You might want to send your favorite cattle industry lobbyist a gift certificate to a steakhouse close to your capital city; odds are he or she can use a break.
Why is it that the more industry-friendly sounding title politicians give a bill, the more likely it is to screw things up? Today’s populist wave seemingly has no bounds. The latest example is a bill sponsored by Sen. Mike Enzi (R-WY), entitled “The Livestock Marketing Fairness Act.”
As the joke goes, the only reason we have been seeing captive supplies decrease is that even the packers aren't crazy enough to feed cattle. And this bill indicates that JBS-Swift was right to be worried about a ban on packer ownership (see last week’s item, “JBS Prepares For Expected Packer Ban Legislation,” by clicking here ).

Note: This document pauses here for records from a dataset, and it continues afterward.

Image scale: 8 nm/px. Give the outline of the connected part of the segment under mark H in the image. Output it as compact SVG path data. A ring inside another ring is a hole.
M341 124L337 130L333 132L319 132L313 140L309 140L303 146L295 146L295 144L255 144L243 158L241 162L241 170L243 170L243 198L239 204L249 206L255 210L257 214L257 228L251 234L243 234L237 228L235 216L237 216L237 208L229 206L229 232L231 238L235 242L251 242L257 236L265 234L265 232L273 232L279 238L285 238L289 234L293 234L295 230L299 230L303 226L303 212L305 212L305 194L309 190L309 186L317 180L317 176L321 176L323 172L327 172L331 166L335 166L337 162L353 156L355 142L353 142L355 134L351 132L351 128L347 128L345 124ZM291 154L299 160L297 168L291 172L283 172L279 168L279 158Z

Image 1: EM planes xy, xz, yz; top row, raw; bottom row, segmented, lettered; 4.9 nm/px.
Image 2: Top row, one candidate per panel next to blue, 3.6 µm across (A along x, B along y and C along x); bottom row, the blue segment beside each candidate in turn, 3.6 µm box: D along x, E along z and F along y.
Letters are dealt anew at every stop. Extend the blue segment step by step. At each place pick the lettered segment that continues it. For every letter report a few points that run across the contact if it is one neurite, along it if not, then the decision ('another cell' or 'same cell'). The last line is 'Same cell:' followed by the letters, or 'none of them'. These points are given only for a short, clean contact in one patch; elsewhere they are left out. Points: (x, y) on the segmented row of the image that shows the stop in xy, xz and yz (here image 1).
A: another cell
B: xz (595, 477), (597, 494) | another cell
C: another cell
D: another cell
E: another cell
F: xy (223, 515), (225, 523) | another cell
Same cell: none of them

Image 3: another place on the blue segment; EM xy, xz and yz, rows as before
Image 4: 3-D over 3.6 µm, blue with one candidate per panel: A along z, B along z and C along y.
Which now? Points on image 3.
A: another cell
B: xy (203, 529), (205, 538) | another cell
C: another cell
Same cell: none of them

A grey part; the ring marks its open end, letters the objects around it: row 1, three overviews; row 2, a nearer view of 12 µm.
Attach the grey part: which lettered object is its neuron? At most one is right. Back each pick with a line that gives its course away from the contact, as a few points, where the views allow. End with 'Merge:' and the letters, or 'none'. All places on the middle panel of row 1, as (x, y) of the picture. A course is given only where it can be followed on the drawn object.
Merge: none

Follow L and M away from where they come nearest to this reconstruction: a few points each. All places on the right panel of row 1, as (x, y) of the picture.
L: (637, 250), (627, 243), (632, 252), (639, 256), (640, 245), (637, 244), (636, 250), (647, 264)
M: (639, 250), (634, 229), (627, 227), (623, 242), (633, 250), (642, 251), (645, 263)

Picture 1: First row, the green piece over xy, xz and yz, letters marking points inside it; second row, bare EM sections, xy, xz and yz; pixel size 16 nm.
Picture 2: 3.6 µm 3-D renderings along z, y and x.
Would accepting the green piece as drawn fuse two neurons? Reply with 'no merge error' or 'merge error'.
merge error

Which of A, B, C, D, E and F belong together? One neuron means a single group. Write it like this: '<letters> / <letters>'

It appears the political winds are blowing even stronger than JBS-Swift thought. Enzi’s bill would eliminate a great number of Alternative Marketing Arrangements, even forward contracts. Studies indicate that policies like this bill advocates would decrease beef quality and cattle prices. At first glance, you would think that a bill like this would have no chance of passage.
But Enzi’s bill incorporates the one key component of all bad legislation, which is that it makes the obvious entity to be harmed to be the villain. Everyone seemingly dislikes big packers, and this bill singles them out while exempting producer cooperators and all smaller packers.
It’s increasingly apparent that many people view the world as a zero sum game where in order to benefit one party you have to take from another. With this world view, there’s nothing immoral about wronging someone; after all, that particular entity’s success indicates they must have wronged someone. This distorted thinking holds that because value-added forms of marketing and risk-management tools haven’t benefitted everyone equally, eliminating them is deemed as somehow being both noble and fair.
It’s amazing how a little global recession can cause enough indifference in a populace that most are willing to sit back and see personal choice and liberty curtailed, as long as it doesn't affect them personally. It distinctly appears that we as a nation and people have lost faith in the markets and free enterprise.